A combined theoretical and experimental study of the low temperature properties of BaZrO3

TL;DR

This study combines experimental and theoretical methods to investigate the low temperature properties of BaZrO3, revealing its stable cubic structure, quantum effects on dielectric response, and localized dielectric anomalies.

Contribution

It provides a comprehensive analysis of BaZrO3's low temperature behavior using both experimental techniques and first-principles calculations, highlighting quantum effects and local structural anomalies.

Findings

BaZrO3 remains cubic and paraelectric down to 2 K.

Quantum effects cause negligible thermal change in lattice parameter below 40 K.
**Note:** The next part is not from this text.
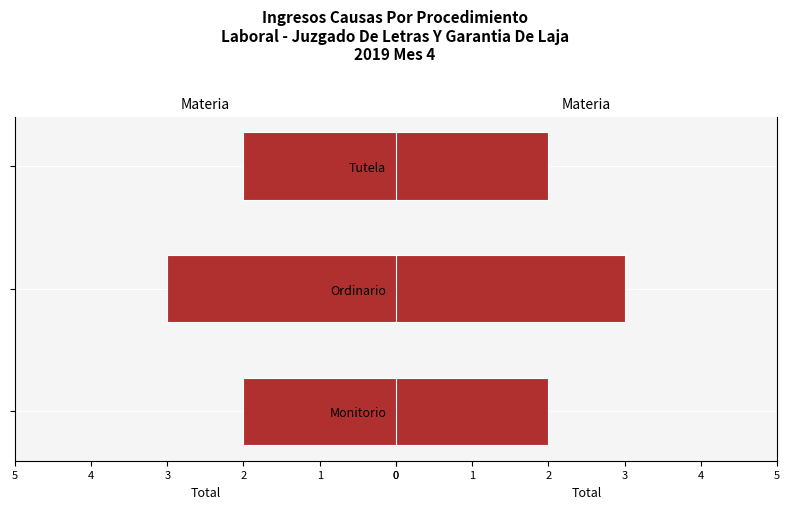

How many data points in Total (Right) are above 2?

1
Dielectric response saturation and anomalies observed below 40-65 K.

Abstract

Low temperature properties of BaZrO3 are revealed by combining experimental techniques (X-ray diffraction, neutron scattering and dielectric measurements) with theoretical first-principles-based methods (total energy and linear response calculations within density functional theory, and effective Hamiltonian approaches incorporating/neglecting zero-point phonon vibrations). Unlike most of the perovskite systems, BaZrO3 does not undergo any (long-range-order) structural phase transition and thus remains cubic and paraelectric down to 2 K, even when neglecting zero-point phonon vibrations. On the other hand, these latter pure quantum effects lead to a negligible thermal dependency of the cubic lattice parameter below ~ 40 K. They also affect the dielectricity of BaZrO3 by inducing an overall saturation of the real part of the dielectric response, for temperatures below ~ 40 K. Two fine structures in the real part, as well as in the imaginary part, of dielectric response are further observed around 50-65 K and 15 K, respectively. Microscopic origins (e.g., unavoidable defects and oxygen octahedra rotation occurring at a local scale) of such anomalies are suggested. Finally, possible reasons for the facts that some of these dielectric anomalies have not been previously reported in the better studied KTaO3 and SrTiO3 incipient ferroelectrics are also discussed.